Rob: Yes, it was.  It was I loved Laurie, and then I started to love drinking, and I started loving drinking enough to where women would tell me – I'd be going out with women, and they would say, "Rob, it's either me or the beer," and I would tell them, "Fine, get me a beer on the way out."  I mean, there were women that were just dropping like flies because they saw that I had a problem.  You know, from the time I was about 20 years old and when Laurie got married until about the time – about 24 or 25.  But I was told by quite a few people that I had a drinking problem.

Dennis: She moved back to the same city where you were living at that point.  Who initiated that relationship at that point?

Rob: She moved back with some friends in New Jersey, and I had heard that she had moved back, and I was semi-engaged at the time, and we started seeing each other every weekend for about six months.

Dennis: Okay, hold it, hold it, time out, what happened to the semi-engaged lady you were …

Rob: Gave her the boot.

Dennis: Just out of there?

Rob: Just out of there.

Bob: After three years.

Rob: After three years.

Bob: "My old girlfriend is back" …

Rob: Laurie is back and all is well with the world.  That's what I felt.

Laurie:  So we thought.

Rob: So we thought, exactly.

Dennis: Now, let's hear the other side of this story.  Laurie, when he called you, what were you thinking?  Hope renewed?

Laurie: Yeah, I think so.  I wanted to see him, and we met at my friend's house and talked to him for a while, and I think at that point in our lives, we both just believed that if we could just be together, we'd be happy.  We would be totally happy if we could just be married and live happily ever after.

Data under study:
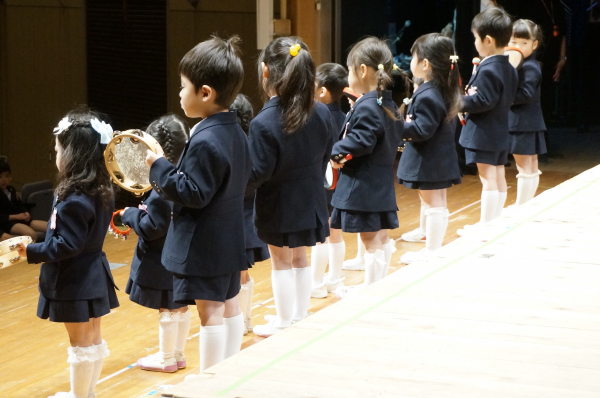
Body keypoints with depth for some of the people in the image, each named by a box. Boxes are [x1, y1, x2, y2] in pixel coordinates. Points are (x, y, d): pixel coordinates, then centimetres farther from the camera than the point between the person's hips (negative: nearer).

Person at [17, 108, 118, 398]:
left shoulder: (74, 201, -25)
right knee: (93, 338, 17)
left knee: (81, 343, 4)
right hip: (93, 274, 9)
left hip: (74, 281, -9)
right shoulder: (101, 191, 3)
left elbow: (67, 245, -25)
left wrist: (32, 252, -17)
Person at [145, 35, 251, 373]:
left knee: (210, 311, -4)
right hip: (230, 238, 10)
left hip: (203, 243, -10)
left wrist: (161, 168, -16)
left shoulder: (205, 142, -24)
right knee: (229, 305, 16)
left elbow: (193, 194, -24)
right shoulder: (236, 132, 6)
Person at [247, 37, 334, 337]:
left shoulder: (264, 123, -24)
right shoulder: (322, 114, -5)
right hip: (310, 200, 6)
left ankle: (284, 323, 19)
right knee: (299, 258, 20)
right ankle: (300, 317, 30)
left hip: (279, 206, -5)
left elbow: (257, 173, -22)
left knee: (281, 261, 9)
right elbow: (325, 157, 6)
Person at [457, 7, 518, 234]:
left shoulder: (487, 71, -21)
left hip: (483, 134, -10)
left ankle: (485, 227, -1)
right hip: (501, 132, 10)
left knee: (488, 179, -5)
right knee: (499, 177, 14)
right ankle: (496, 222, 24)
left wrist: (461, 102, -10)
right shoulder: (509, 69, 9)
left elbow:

Tasks for this exercise:
1. From the interview with Rob and Laurie, reproduce verbatim the passage starting at "Rob: After three" and ending at "happily ever after.".
2. Resume the interview with Rob and Laurie after its last line.

Responses for each task:
1.
Rob: After three years.

Bob: "My old girlfriend is back" …

Rob: Laurie is back and all is well with the world.  That's what I felt.

Laurie:  So we thought.

Rob: So we thought, exactly.

Dennis: Now, let's hear the other side of this story.  Laurie, when he called you, what were you thinking?  Hope renewed?

Laurie: Yeah, I think so.  I wanted to see him, and we met at my friend's house and talked to him for a while, and I think at that point in our lives, we both just believed that if we could just be together, we'd be happy.  We would be totally happy if we could just be married and live happily ever after.

2.
Dennis: Two rebels, two egos, two people both running from God, hoping to be happy.

Rob: Trying to find happiness in the world and not being able to do it and then thinking – convincing ourselves, fooling ourselves that, "Well, if I just had Laurie, I would be happy," and her probably thinking the same thing.  So, naturally, the natural progression would be, "Well, if we just get together again, we'll be happy."  She knew I had a drinking problem.  She could do that I definitely had a problem, and I had known that she had smoked pot, but I was so unhappy – when I mentioned I had four years of a haze, that was four years of trying to find some kind of happiness in the bottom of a bottle.  I was 25 years old.  I convinced myself if I could have Laurie back I know I'll be happy.  That's all I wanted was to have Laurie back in my life, and I was willing to do anything to do that.

Bob: If I came to you and said, "I've got these two friends.  He's 25, he's been drinking for the last four years …

Dennis: Right.

Bob: Pretty much drunk every day.  She's a year younger.  She's was married for three years, she's smoking dope every day …

Dennis: Right.

Bob: And they're thinking about getting married.  What would your best guess about the future of that relationship be?

Dennis: Well, I've got a question for you, Bob.  Have you ever heard of a long shot?

Bob: Yeah.

Dennis: Like 1,000 to one? 

Bob: Uh-huh.

Dennis: The odds would not be good in this situation, and the reason is, is because both Rob and Laurie were betraying many biblical principles.  It says in the Psalms, "If I regard wickedness in my heart, the Lord will not hear me."  So here's Laurie walking around talking to the Lord hoping He'll answer her prayers, and yet she's holding onto her own agenda for her life, and here is Rob making a god of alcohol.

A second biblical principle is just the partnership they had as a couple, and I know the passage over in 2 Corinthians, chapter 6, talks about a believer marrying an unbeliever or being bound with unbelievers, but when two Christians who are going their own way, who are not walking with God decide to connect, they're in for deep trouble, and you experienced that at that point.

Bob: Well, and it sounds, too, like the foundation of their relationship was not rock, it was shifting sand.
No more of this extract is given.